Yargı’nın ülkede kalan son kale olduğunun göstergesidir, eski YÖDAK Başkanı Prof. Dr. Hüseyin Gökçekuş davası.

Prof. Dr. Hüseyin Gökçekuş'un YÖDAK Başkanlığı görevinden alınması ile ilgili olarak Cumhurbaşkanı Mustafa Akıncı tarafından 14 Aralık 2016 tarihinde alınmış olan karar, Yüksek İdare Mahkemesi’nin verdiği emir ile iptal edilmesi, Cumhurbaşkanı’nın aldığı ve işleme koyduğu kararın “kanunsuz” ve “hükümsüz” olduğunun Yargı tarafından tescilidir.

Yüksek İdare Mahkemesi’nin hükmü ile Cumhurbaşkanı Mustafa Akıncı’nın aldığı karar ve uygulamasının “kanunsuz” olduğunun ortaya çıkması sonrası gözler Saray’da.

Ve mesele artık bambaşka bir noktaya gelmiştir, Yüksek İdare Mahkemesi kararı sonrası.

Mesele, ne Prof. Dr. Hüseyin Gökçekuş meselesidir, ne de Cumhurbaşkanı Mustafa Akıncı meselesidir.

Mesele artık, memleket meselesidir.

Ve ne yazık ki, mevcut YÖDAK Başkanı Akile Büke meselesi ise hiç değildir.

Prof. Dr. Hüseyin Gökçekuş’un kazandığı dava üzerinden Cumhurbaşkanı Mustafa Akıncı’ya karşı bir toplumsal linç başlatılması meselesi de değildir mesele artık.

Ancak, işleme koyduğu kararın “kanunsuz” ve “hükümsüz” olduğunun Mahkeme tarafından karara bağlanması sonrasında , zaten sıkıntılı bir dönemden geçen ülke demokrasisi, kamu vicdanı ve toplumsal barış’ın bir yara daha almaması adına, Cumhurbaşkanı Mustafa Akıncı’nın yapması gereken bir duruş ve ortaya koyması gereken bir irade de doğal olarak ortaya çıkmıştır.

Mahkeme kararı sonrası ortaya konacak duruş ve irade beklentisi de yine bugünden sonra mevcut YÖDAK Başkanı Akile Büke’nin de boynuna asılmıştır.

Kuvvetler ayrılığının uyumu ve devlet ciddiyetinin gereğidir, beklenen.

Bunun sokaktaki karşılığı da “kanunsuz” ve “hükümsüz” bulunan karara imza atan ile bu karar sonrası makamları işgal edenlerin, namuslu ve onurlu davranma zorunluluğuna dair bir beklentidir.

Çünkü hak gaspı ile makam hakkı elde edildiğinin kararıdır, Yüksek İdare Mahkemesinin verdiği hüküm.

Ve bugünden sonra yargı kararına saygı, kimsenin Cumhurbaşkanı olsa bile yargı kararlarının üzerinde olmadığının kabulünün devamı ve son kale yargı yanında kamu vicdanının da yara almaması için Mustafa Akıncı’nın şimdiki YÖDAK Başkanının istifasını talep ederek makamın boşaltılmasını ve eski başkanın talebi olsa da olmasa da görevine iadesini sağlaması, gerek yargı kararına uyma ve saygının gereği gerekse devlet adamlığı ve ciddiyetinin gereğidir.

Devletin ödeyeceği tazminat ve suçlu bulunması meselesinin de ötesindedir artık, Prof.
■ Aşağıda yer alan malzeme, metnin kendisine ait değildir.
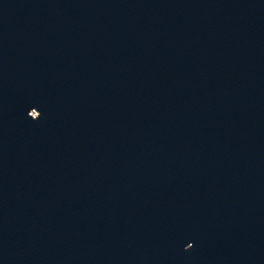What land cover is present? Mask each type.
Returning a JSON list of instances; mask_svg holds the SVG:
<instances>
[{"label":"water","instance_id":"obj_1","mask_svg":"<svg viewBox=\"0 0 264 264\" xmlns=\"http://www.w3.org/2000/svg\"><path fill=\"white\" fill-rule=\"evenodd\" d=\"M92 264H264V170L186 205Z\"/></svg>","mask_w":264,"mask_h":264}]
</instances>
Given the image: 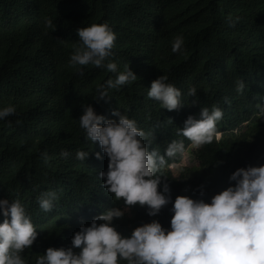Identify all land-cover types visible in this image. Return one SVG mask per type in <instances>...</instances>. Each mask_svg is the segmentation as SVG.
Wrapping results in <instances>:
<instances>
[{
    "label": "trees",
    "instance_id": "trees-1",
    "mask_svg": "<svg viewBox=\"0 0 264 264\" xmlns=\"http://www.w3.org/2000/svg\"><path fill=\"white\" fill-rule=\"evenodd\" d=\"M229 17L239 19L229 27ZM101 22L116 36L108 59L117 71L128 64L137 79L97 100V85L115 73L73 66L68 59L79 43L76 29ZM177 35L183 37V50L173 53ZM162 74L181 91L184 103L177 110L164 109L146 95L150 82ZM237 79L245 83L240 93ZM189 87L196 88L195 96L185 95ZM261 96L264 0H0V104L16 108L0 120V198L20 199L36 228V240L22 253L27 264L49 246H69L79 226L105 208L124 207L97 179L107 157L97 159L98 143L83 136L82 104L106 118L115 119L111 112L118 109L135 119L152 133L149 148L161 153L171 139H183L185 152L191 149L177 128L189 114L198 118L201 106L217 104L223 111L219 139L196 148V165L182 163L184 152L166 158L161 170L173 200L176 195L199 198L202 186L207 201L229 185L236 168L264 164ZM61 149L69 155L60 156ZM77 149L89 151L84 161L75 158ZM47 190L56 191L57 199L44 212L36 197ZM170 207L150 217L144 207L133 205L113 224L124 235L152 219L167 227Z\"/></svg>",
    "mask_w": 264,
    "mask_h": 264
},
{
    "label": "clouds",
    "instance_id": "clouds-1",
    "mask_svg": "<svg viewBox=\"0 0 264 264\" xmlns=\"http://www.w3.org/2000/svg\"><path fill=\"white\" fill-rule=\"evenodd\" d=\"M237 19L227 18L229 27ZM76 34L79 43L69 53L68 63L77 67L92 65L115 73L114 78L97 85L95 99H104L109 96V89L137 79L128 64L117 71V64L108 59L113 55L116 36L107 22L78 27ZM182 50L183 37L177 35L171 41V51ZM244 88L245 83L237 79L236 92ZM196 93L195 87H189L185 95ZM146 95L169 111L184 103L180 89L167 82L163 74L150 82ZM260 100L264 101V96ZM224 103H230L228 97H224ZM81 107L78 123L85 140L92 145L98 143L100 151L94 153L97 159L102 154L107 157L106 170L99 171L97 176L100 186L114 201L122 199L124 207L105 208L87 225L79 226L69 246L47 247L43 254L36 255L34 264H264V164L236 168L227 178L229 185L207 201L202 186L199 198L176 195L173 200L167 182L162 181L165 175L161 170L166 158L183 156L184 140L171 139L161 153L155 147L149 148L152 133L138 127L135 119L118 109L112 110V119L97 114L90 104ZM15 112V105L0 104V120ZM222 115L217 104L201 106L198 118L189 114L183 127L177 128V136L186 138L195 150L210 144L219 139L217 122ZM40 155L47 159L46 152ZM68 155L67 150L61 149L60 156ZM88 155L86 150L75 151L77 160L84 161ZM56 199L54 190L43 191L36 197L44 212L53 209ZM169 203L167 227L152 219L124 235L113 224L130 206L144 207L146 214L154 217ZM0 216V264H27L22 253L30 248L38 233L25 206L18 198H0Z\"/></svg>",
    "mask_w": 264,
    "mask_h": 264
},
{
    "label": "rangeland",
    "instance_id": "rangeland-1",
    "mask_svg": "<svg viewBox=\"0 0 264 264\" xmlns=\"http://www.w3.org/2000/svg\"><path fill=\"white\" fill-rule=\"evenodd\" d=\"M188 151L189 152H187L186 154H184L185 156H184V158L182 160V163L183 164H187L189 166L196 165L197 160H196V157H195V148L192 147ZM173 170H174V172H177L176 166L173 167Z\"/></svg>",
    "mask_w": 264,
    "mask_h": 264
}]
</instances>
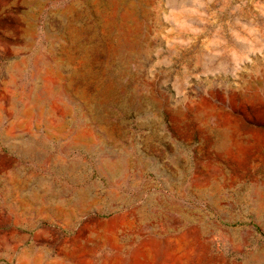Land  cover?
Here are the masks:
<instances>
[{
    "label": "rangeland",
    "instance_id": "rangeland-1",
    "mask_svg": "<svg viewBox=\"0 0 264 264\" xmlns=\"http://www.w3.org/2000/svg\"><path fill=\"white\" fill-rule=\"evenodd\" d=\"M0 264H264V0H0Z\"/></svg>",
    "mask_w": 264,
    "mask_h": 264
}]
</instances>
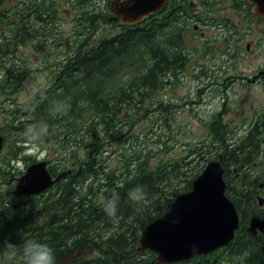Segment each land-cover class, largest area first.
Masks as SVG:
<instances>
[{
  "label": "trees",
  "instance_id": "obj_1",
  "mask_svg": "<svg viewBox=\"0 0 264 264\" xmlns=\"http://www.w3.org/2000/svg\"><path fill=\"white\" fill-rule=\"evenodd\" d=\"M88 5L91 0H0V67L11 55L17 61L21 52L15 46L27 41L32 50L49 49L43 64L55 63L53 75L32 98L3 110L9 118L0 124V134L7 141L14 135L9 148L18 153L45 134L60 151L56 165L47 167L52 177L60 176L49 189L28 200L0 196V242L20 249L29 240L47 244L55 249L57 264H157L153 252L137 250L142 230L189 191L213 159L224 169L225 194L240 216L239 227L226 247L171 264H264L263 235L248 230L252 217H264V202L258 205L264 194V114L254 117L240 140L229 138L228 126L216 116L208 129L210 142L175 139L171 121L177 105L158 91L187 58L155 40L165 21L155 25L149 16L92 41L104 16ZM59 21L71 23V30L60 29ZM5 81H14L13 75ZM119 140L121 148L104 154ZM106 155L115 157L114 166ZM1 160L0 180L3 165L9 166V158ZM137 184L147 186L148 198L132 204L127 193ZM111 196L121 199L117 221L104 211ZM0 264L13 262L4 257ZM15 264H24L22 251Z\"/></svg>",
  "mask_w": 264,
  "mask_h": 264
},
{
  "label": "rangeland",
  "instance_id": "obj_2",
  "mask_svg": "<svg viewBox=\"0 0 264 264\" xmlns=\"http://www.w3.org/2000/svg\"><path fill=\"white\" fill-rule=\"evenodd\" d=\"M110 1L112 0H91V5H88L92 10H101L104 16L103 21H99L97 29L91 33L92 41L109 37L122 28L118 18L110 12ZM65 16L70 18L69 14ZM161 19L167 22V25L163 29H158L155 40L162 45L166 44L172 52L181 53L187 58L184 68L176 73V77L174 75L171 83L158 91V96H164L177 105L173 112L175 118L171 121L174 138H179L185 143H196L203 138L211 139L208 129L213 117L216 116L228 126L230 130L228 137L240 140L249 131L254 117L264 114V79H253V76L260 74V71L264 69V63H262L264 61V41L254 50L255 54L245 49V44L250 43L252 39L263 37L264 33L254 30V32L249 31L248 34L245 31H239L236 34L235 30L224 28L221 34L216 27H212L208 42H205L198 34L203 30L202 28L197 32L193 28L185 27L184 38H182L184 46H182L181 40L174 36L178 31L169 27V18L164 12L156 19L155 25L161 22ZM57 24L61 25L60 29L71 30L69 22L63 24L59 21ZM231 36L239 41L232 42L235 52L228 50L227 52L232 53L231 55L220 56L218 53H222L225 49L224 38L230 39ZM215 41L216 48L208 46ZM30 47L28 41L24 46H15L17 53L21 52L20 58H14L17 60L15 61L11 55L3 67H0V74H2L0 78V124L9 118L2 112L8 109L10 102H13V105L26 103L53 75L55 63L43 64L44 57L50 56L49 49L32 50ZM22 52L28 56V59L31 58L32 63L26 65L21 59L23 58ZM54 59L51 58L49 61L52 62ZM5 68H8L9 73L5 71ZM8 75H13L14 81H5ZM146 123L147 121L144 122ZM1 135L4 137L3 134ZM10 136L9 141L5 139L2 153L0 152L1 163V158L4 161L9 158V166L5 168L3 165L1 175L4 178L0 180V196L5 198L11 196V193L14 194V179L20 176L26 167L41 161H45L47 167L56 165L58 162L56 156L60 152L55 140L44 142L43 139L32 138L23 144V150L18 153L13 145L9 148L11 139L15 138L14 135ZM121 146L120 140L113 141L112 146H105L109 149L105 148L107 151L104 154L110 150L116 151V148H121ZM153 148L156 151V148ZM178 149L170 154L172 156L177 154ZM83 153L84 151L80 150L79 155L82 157ZM163 156L166 155L163 154ZM108 158L109 164L114 166L115 157L109 155ZM8 171L11 173L4 174ZM261 194L264 196L263 193ZM19 196L23 200H28L25 195Z\"/></svg>",
  "mask_w": 264,
  "mask_h": 264
},
{
  "label": "water",
  "instance_id": "obj_3",
  "mask_svg": "<svg viewBox=\"0 0 264 264\" xmlns=\"http://www.w3.org/2000/svg\"><path fill=\"white\" fill-rule=\"evenodd\" d=\"M166 0H116L111 10L122 22L140 21L161 8ZM254 12L264 16V0H247ZM47 141L48 137L44 136ZM3 137L0 135V149ZM45 161L28 166L17 178V194H38L52 185ZM264 182L260 184L263 186ZM223 168L219 161L208 162L193 179L191 189L178 194L166 204L161 216L147 224L141 232L137 250H150L158 264L184 261L205 255L227 245L239 226V216L233 202L225 194ZM263 199L259 198V204ZM248 230L263 235L264 217L250 219Z\"/></svg>",
  "mask_w": 264,
  "mask_h": 264
},
{
  "label": "flooded vegetation",
  "instance_id": "obj_4",
  "mask_svg": "<svg viewBox=\"0 0 264 264\" xmlns=\"http://www.w3.org/2000/svg\"><path fill=\"white\" fill-rule=\"evenodd\" d=\"M163 12L169 18V27L178 31L174 36L181 40L182 46H184L182 38H184L183 30L185 27L187 29L193 28L197 32L202 28L203 30L198 34L200 39H203L205 42H208L210 30L213 29L212 27H216L221 34H223L222 31L224 28L235 30L236 34L239 31H245L248 34L249 31L254 32V30H259L264 33V16L256 14L253 10V4L247 0H167L165 7L158 10L154 14V18L158 19ZM118 21H120V18H118ZM232 36L230 39L227 37L224 38L225 49L222 53H218L220 56H224L225 54L231 55L232 53H228V50L235 52L233 51L235 46L232 42L239 41L234 40ZM263 41L264 36L256 40L252 39L250 43L245 44V49L254 53V50ZM170 45L173 46L172 44ZM208 46L215 47L216 41L210 43ZM255 78L264 79V69L260 71V74L253 76V79Z\"/></svg>",
  "mask_w": 264,
  "mask_h": 264
},
{
  "label": "clouds",
  "instance_id": "obj_5",
  "mask_svg": "<svg viewBox=\"0 0 264 264\" xmlns=\"http://www.w3.org/2000/svg\"><path fill=\"white\" fill-rule=\"evenodd\" d=\"M0 78H2V74H0ZM58 103L64 104L63 101H59ZM65 107H70V105H65ZM26 132L27 130H25V134ZM147 198L148 190L146 185L137 184L135 187L128 190L127 199L132 204L141 203ZM120 200L118 201L111 196L104 202V211L113 221L119 219L117 213L119 211ZM21 251L24 264H57L55 249L47 244L29 240L24 242L22 249H20L11 242H0V258L11 257L13 264H15L16 257Z\"/></svg>",
  "mask_w": 264,
  "mask_h": 264
}]
</instances>
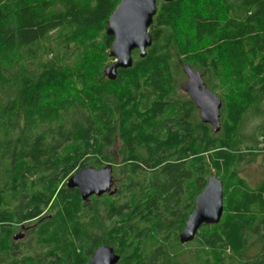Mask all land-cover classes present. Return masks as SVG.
Returning <instances> with one entry per match:
<instances>
[{
	"label": "trees",
	"instance_id": "obj_1",
	"mask_svg": "<svg viewBox=\"0 0 264 264\" xmlns=\"http://www.w3.org/2000/svg\"><path fill=\"white\" fill-rule=\"evenodd\" d=\"M119 2L0 0V264H87L103 244L117 264H264V185L250 190L239 175L262 151L264 0H159L146 55L135 50L111 78L106 29ZM186 66L215 81L219 131L181 114L190 100L175 98L176 74ZM258 118L245 142V122ZM117 134L122 180L101 157ZM108 164L118 187L89 200L99 208L66 186ZM210 175L224 183L221 221L182 244ZM99 209L114 221L103 237ZM24 221L32 238L38 226V245L23 259L15 232Z\"/></svg>",
	"mask_w": 264,
	"mask_h": 264
},
{
	"label": "water",
	"instance_id": "obj_2",
	"mask_svg": "<svg viewBox=\"0 0 264 264\" xmlns=\"http://www.w3.org/2000/svg\"><path fill=\"white\" fill-rule=\"evenodd\" d=\"M159 0H120L107 21V34L114 36L109 55L114 61L106 71L115 78L119 68L133 65L135 50L144 57L147 48L151 46L153 36L149 28L157 13ZM165 2L174 0H161ZM189 82L182 86L189 91L202 110L204 122H210L215 131L221 129L220 116L222 100L212 90H208L200 72L186 66ZM201 88V90H200ZM113 166L108 164L103 168L86 167L78 170L66 182L68 188H78L83 200L87 201L93 195L103 196L114 194ZM224 213V183L215 175H210L202 192L195 197V207L189 214L184 230L179 239L186 244L195 239L204 224H218ZM21 237V235H18ZM121 256L110 246L103 244L93 253L87 264H117Z\"/></svg>",
	"mask_w": 264,
	"mask_h": 264
},
{
	"label": "rangeland",
	"instance_id": "obj_3",
	"mask_svg": "<svg viewBox=\"0 0 264 264\" xmlns=\"http://www.w3.org/2000/svg\"><path fill=\"white\" fill-rule=\"evenodd\" d=\"M133 55L135 56V53ZM113 61H114V58H112L111 63ZM175 61L181 62L180 59H176ZM176 75H177L176 76V78H177L176 86H178V91L175 94V98L179 99L181 101H185V99H189V98L187 97V94L181 89V85L186 82L187 76L185 74L182 77L181 75H178V73ZM209 81H208V83H209L210 88L211 89L215 88V81L211 82V79ZM174 107L171 108L172 111H173ZM173 113L177 114V112H174V111H173ZM261 118H258V120H252V121H249V122H245V124L243 126V129H242V134L246 137V138H244L245 142L250 143L252 141L251 139H252L253 133H255L257 131L259 125L262 122ZM245 142L243 143V145H247L248 144V143H245ZM122 150H123V143H122V141L120 139V136L117 134V135H115L113 137V139L111 140V142L109 144H107V145H105L103 147L102 156H101L103 160L110 159V163L114 164L117 167V169L119 171L117 173V176H118V179H121V180L123 179V177L126 176V174H123L124 167H123V163H122L123 162ZM259 150L260 149H258V151ZM256 155H258L260 157H264V153L263 152L260 153V151ZM252 171L253 170H251L247 166L244 167V169H243V172L245 174L250 175V176H252ZM116 181L114 182V186L113 187L117 188L118 187V183H117L118 181L117 182ZM88 203L91 204L93 202L89 201ZM100 203H101L100 201H97V202H94L91 205H92V207L94 209H96V208L100 207ZM49 214H50L49 211H47V209H45V211L43 212L42 216L46 217ZM97 217H98V221H99V227L97 228V232L96 233L100 237H103L105 231L107 229H109L113 225L114 221L113 220H108L106 212L103 209H99V211L97 212ZM22 225L15 232V234H17V233L23 234V237L19 238L18 240H15V241H16V243L21 244V249H20L21 252L19 253V255L24 259V258H26L27 255H28V257L32 256V254H29V251L32 248H35L38 245V243H37L38 237H37V232H36V229H38V226L34 227L33 238H32L31 234H32L33 226H34L33 222L24 221ZM22 242H24V243H22ZM194 246H195V244H191L190 245L191 248L194 247ZM11 256H15V254L11 253ZM32 262L33 261H31V263ZM28 263L29 262H26V259H25L24 264H28Z\"/></svg>",
	"mask_w": 264,
	"mask_h": 264
},
{
	"label": "crops",
	"instance_id": "obj_4",
	"mask_svg": "<svg viewBox=\"0 0 264 264\" xmlns=\"http://www.w3.org/2000/svg\"><path fill=\"white\" fill-rule=\"evenodd\" d=\"M249 167L252 171V176L243 172L244 167ZM239 175L243 178L250 190H258L264 185V157L249 156L246 161L243 162ZM256 253L253 250L252 254Z\"/></svg>",
	"mask_w": 264,
	"mask_h": 264
},
{
	"label": "flooded vegetation",
	"instance_id": "obj_5",
	"mask_svg": "<svg viewBox=\"0 0 264 264\" xmlns=\"http://www.w3.org/2000/svg\"><path fill=\"white\" fill-rule=\"evenodd\" d=\"M186 76H187V80H186L185 83H183V84L181 85V87L189 82L190 77H189L188 74H186ZM202 79H203V82H204L206 88H207L208 90H212V89L208 86V84L205 82V79H204L203 76H202ZM183 90H184V89H183ZM200 90H201V88H200ZM212 91H214V90H212ZM184 92L187 94V97L189 98L188 100H190V104H185L184 106L181 107V114L183 113L184 117L186 118V117H187V114H189V113H188V110H192V112L195 113V118H196V119L199 118L202 122H204L203 119H202V110H201V108L198 106L196 100L192 97V95L190 94L189 91L184 90ZM214 92H215V91H214ZM204 123L209 124V125L214 129V126H213L210 122H204ZM214 130H215V129H214ZM78 190H79V189H78ZM93 196H96V195H93ZM93 196H92V197H93ZM92 197H90L89 200H91ZM89 200H87V201H89ZM18 235H21V237H19V238H22V237H23V234H19V233H18ZM92 255H93V254H92ZM91 257H92V256H91ZM90 259H91V258H90ZM89 261H90V260H89Z\"/></svg>",
	"mask_w": 264,
	"mask_h": 264
},
{
	"label": "built area",
	"instance_id": "obj_6",
	"mask_svg": "<svg viewBox=\"0 0 264 264\" xmlns=\"http://www.w3.org/2000/svg\"><path fill=\"white\" fill-rule=\"evenodd\" d=\"M261 139H262V141H263V143L261 144V148H262L261 150H262V151H260V150H259V151L264 153V137L261 138Z\"/></svg>",
	"mask_w": 264,
	"mask_h": 264
}]
</instances>
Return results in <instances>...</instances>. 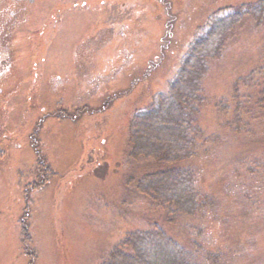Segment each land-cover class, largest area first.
<instances>
[{
  "label": "rangeland",
  "instance_id": "obj_1",
  "mask_svg": "<svg viewBox=\"0 0 264 264\" xmlns=\"http://www.w3.org/2000/svg\"><path fill=\"white\" fill-rule=\"evenodd\" d=\"M256 1L0 0V264H102L155 225L198 264H264V25L245 19L203 79L204 139L182 164L197 216L168 224L138 193L162 166L128 140L209 17Z\"/></svg>",
  "mask_w": 264,
  "mask_h": 264
},
{
  "label": "trees",
  "instance_id": "obj_2",
  "mask_svg": "<svg viewBox=\"0 0 264 264\" xmlns=\"http://www.w3.org/2000/svg\"><path fill=\"white\" fill-rule=\"evenodd\" d=\"M245 19L263 26L264 0L213 13L188 46L166 93L155 95L129 123L130 158L152 160L162 166L141 177L137 191L164 212L168 224H176L182 217L193 218L202 211L195 171L182 164L195 156L199 141L204 139L199 126L204 105L203 79L210 63L222 57L229 36ZM37 160L40 177L46 182L50 168L39 153ZM43 185L39 183L34 189ZM193 246L194 251L186 249L155 225L149 231L128 233L102 264H198L201 249Z\"/></svg>",
  "mask_w": 264,
  "mask_h": 264
}]
</instances>
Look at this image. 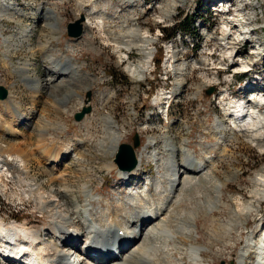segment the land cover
Returning <instances> with one entry per match:
<instances>
[{
  "label": "rangeland",
  "instance_id": "rangeland-1",
  "mask_svg": "<svg viewBox=\"0 0 264 264\" xmlns=\"http://www.w3.org/2000/svg\"><path fill=\"white\" fill-rule=\"evenodd\" d=\"M156 1H160V4L164 5L169 0H139L137 3L139 7L137 10L135 9V15L133 14L137 20L136 24L141 29L139 38L150 41L149 48L152 53L146 75L140 82H131L124 72L127 63L137 64L138 58L141 56L140 53L135 49L130 51L125 49L118 53L111 46L110 38L107 36L108 31L105 29L106 26L113 31L122 29L121 24L128 16L129 8L121 6L119 0L8 1L15 4L14 9L25 12L29 16H17L14 18L15 20L0 18V86L12 93L14 99L21 103V108L24 109L23 113L26 112L25 114H29L31 118L28 124L25 122L24 125H20L17 122V126H13V129L20 131V135L16 137L7 135L8 133L6 134L2 128L0 139L2 138L1 141L5 143L27 142L33 154L37 147L41 146L51 147L59 144L69 146L78 143L77 141L83 143L85 147L72 153L71 156L63 153V172L68 175L70 173L67 183L70 196L81 201L83 197L80 194L79 186L87 184L94 197L98 195L103 198L102 200H105L100 202L99 207H105V202H107L117 210L121 206L115 205V198L127 194V190L132 189L138 192L147 182L157 177L158 168L156 162H152L150 159L143 160L137 171L140 176L141 169H143V175L146 176L140 183L119 180V170L114 162L117 152L111 157L107 154L102 155L97 148L100 144L107 145L105 127L101 117L107 116L114 121L123 135L121 144H132L133 137L137 135L140 141L139 147L142 148L146 145L149 137L156 138L158 141L159 138L163 140V136H165L173 138L177 145L180 142L185 143L186 147L189 146L194 150L193 155L200 161L204 160L206 155L217 156L214 159L216 161L212 166V173L215 183L218 182L223 186L222 197L219 199V205L223 204V206H219L214 213L210 214L203 197L204 193L209 192L205 190L202 182L196 181L195 187L197 188L193 187L190 192H184L185 194H182L180 198L188 196V199L178 202L177 206H173L172 211L179 216L181 221H188V215L194 214V227L197 228V231L192 234L193 241L191 243L204 247L205 251L202 253L204 263L234 264L231 258H234V253L241 247L237 237L235 234L230 236L222 233L214 234L213 230L228 225L231 222L232 212L241 211L247 202L252 201L250 200L251 180L255 173L264 167V153L249 147L233 131L224 134L227 139L232 137L230 141L225 142L224 146L215 145L214 143L218 142L217 136L215 137L213 133H207V131L211 130L210 127L214 120L223 117L221 116L222 104L225 102L234 104L239 98L257 100L261 94L264 95V55L259 57L251 55L253 51H257L259 44L261 46L258 50H264V0L261 1L263 8L255 7L252 4L256 2L255 0H233V2L231 0H209V2H207L208 0H181V6L173 12V17L169 19L161 17L159 10H152ZM217 1L221 3L212 5ZM243 3H248V5L244 11H240L238 14L241 17L235 18L234 10L242 6ZM92 10L99 14V18L96 20L90 15ZM46 12H52L56 16L54 23H56L57 32L51 37L48 36L49 29L47 30V27L43 26L44 22L42 21ZM84 16L93 22L91 26L87 29L84 28L83 34L79 38L68 37V24H74L80 19H84ZM111 17H115V19L112 20ZM117 17L121 18L122 22L116 20ZM189 19H192L194 24L192 34L176 33L173 38L164 39L166 36L162 29L178 28L180 24ZM237 19L240 20V23L237 22ZM32 21L33 24L37 23L38 27L31 25ZM226 21L232 22L228 34L241 42L238 45V51L228 50L227 54L225 53L227 50L222 47L218 48L216 45L220 42L218 39L223 31L221 24ZM242 23H247L248 26L245 28ZM25 29H32L29 34V42L20 43L18 37ZM204 30L206 32L213 31L214 34L208 32L210 36H204L201 33ZM246 31L249 33L240 34ZM210 37H214V39L212 40ZM7 38H10L8 43L4 42V39ZM56 40L61 43V52L66 51L65 53L61 54L55 51L60 50L58 47L55 48ZM174 44L178 45L184 54L179 57L177 64L203 60L206 63L205 66L197 70L188 69L185 76L175 80L172 73L175 62L170 58L172 55L170 48ZM49 46L54 50L49 52L52 54H45L44 50L46 51V47ZM239 51L243 53L235 56ZM46 56H53L57 59L69 57L67 59H71V62H74L83 73L87 74L85 79L81 78L74 82V87L71 88L74 95L59 93L57 97H54L53 94L48 95V92L53 90L43 87L38 89L41 96L36 97L25 88L19 78L22 71L18 74V69L24 64H28L29 73L34 74L42 82H46L50 76L47 69L48 64L44 62ZM227 56L239 61L235 63V67H230L232 66L231 62H225L230 67L225 70V67L220 63ZM246 61L254 65H252L254 70L243 73L239 64L242 62L245 65ZM111 74H121L127 84L121 82L120 79L116 80ZM215 75L216 79L214 80ZM178 80L183 84V89L180 92L174 91L175 83ZM204 81H207V85L202 84ZM196 86L200 87L199 93ZM245 86L246 88L241 90ZM209 90H211L210 95L207 94ZM88 92L91 94L90 114H87L82 121L76 122L73 119L74 114L84 106L85 96ZM170 92L176 93L174 94L176 98L165 100L167 104L165 101L158 100L161 97L158 95ZM222 93H225L224 101L219 97ZM63 97H67L64 104L56 102V100H64ZM160 102L163 106L159 105ZM14 119L7 116V124L12 125ZM224 119L225 123H230L228 118ZM42 129H46L48 135L41 134L40 136L38 130ZM213 144L214 147L208 153L199 148L202 145L212 146ZM1 159L6 163V166L1 172L2 179H0V220L9 222V224H26L27 228L39 232L40 242L45 244L43 246L46 250L44 257L46 259L53 257L52 255L56 251L52 249L56 248V245H54L53 235L46 231L47 227L51 225L50 219L47 218L48 215L44 211L36 210V201L27 195V193L29 194L27 190L29 182L27 178H24L25 174L23 175V172L14 165V161L5 157L0 158L1 166ZM154 165H156V169L153 167ZM29 172L38 183L48 187L47 190L57 185V183L50 184L47 180L49 171L41 162H32ZM74 176H77L80 181H76ZM134 178L133 175L129 179ZM134 183L138 188L129 187L128 184ZM263 201L264 199L251 202V205L260 209L262 221L258 224L256 217L251 216L246 229L240 231V240L247 235V232L248 235H251L252 231L258 228L259 233L256 232L254 235L255 241H257L261 235L260 232L264 230ZM95 203L93 204L97 205ZM121 208L118 211H121ZM80 216H83V211H80ZM169 220L168 225L173 227L175 221L172 218ZM46 233L47 235H45ZM77 240L66 243L65 249H69L67 244H71V246L73 244L81 250L83 244L78 246ZM182 240H184L182 237L176 236L174 240L167 241L168 248L156 251L154 255L160 258L159 263L191 264L188 255L191 243ZM161 241L159 244L164 242V240ZM40 247L41 245L35 247V251H38ZM48 252H50V256L47 255ZM0 264H4L1 259ZM247 264H250V261Z\"/></svg>",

Dr. Hüseyin Gökçekuş meselesi.

Daha basit bir ifade ile mesele artık bir “ilke” meselesidir.

Mesele, Prof. Dr. Gökçekuş meselesi olmanın ötesindedir.

Cumhurbaşkanı Mustafa Akıncı’ya karşı bir toplumsal linç meselesi de değildir elbet.

Mesele hukukun üstünlüğü, demokrasi, devlet ciddiyeti ve yargıya saygı meselesidir.

Ama “sin da gülle geçsin” meselesi hiç değildir.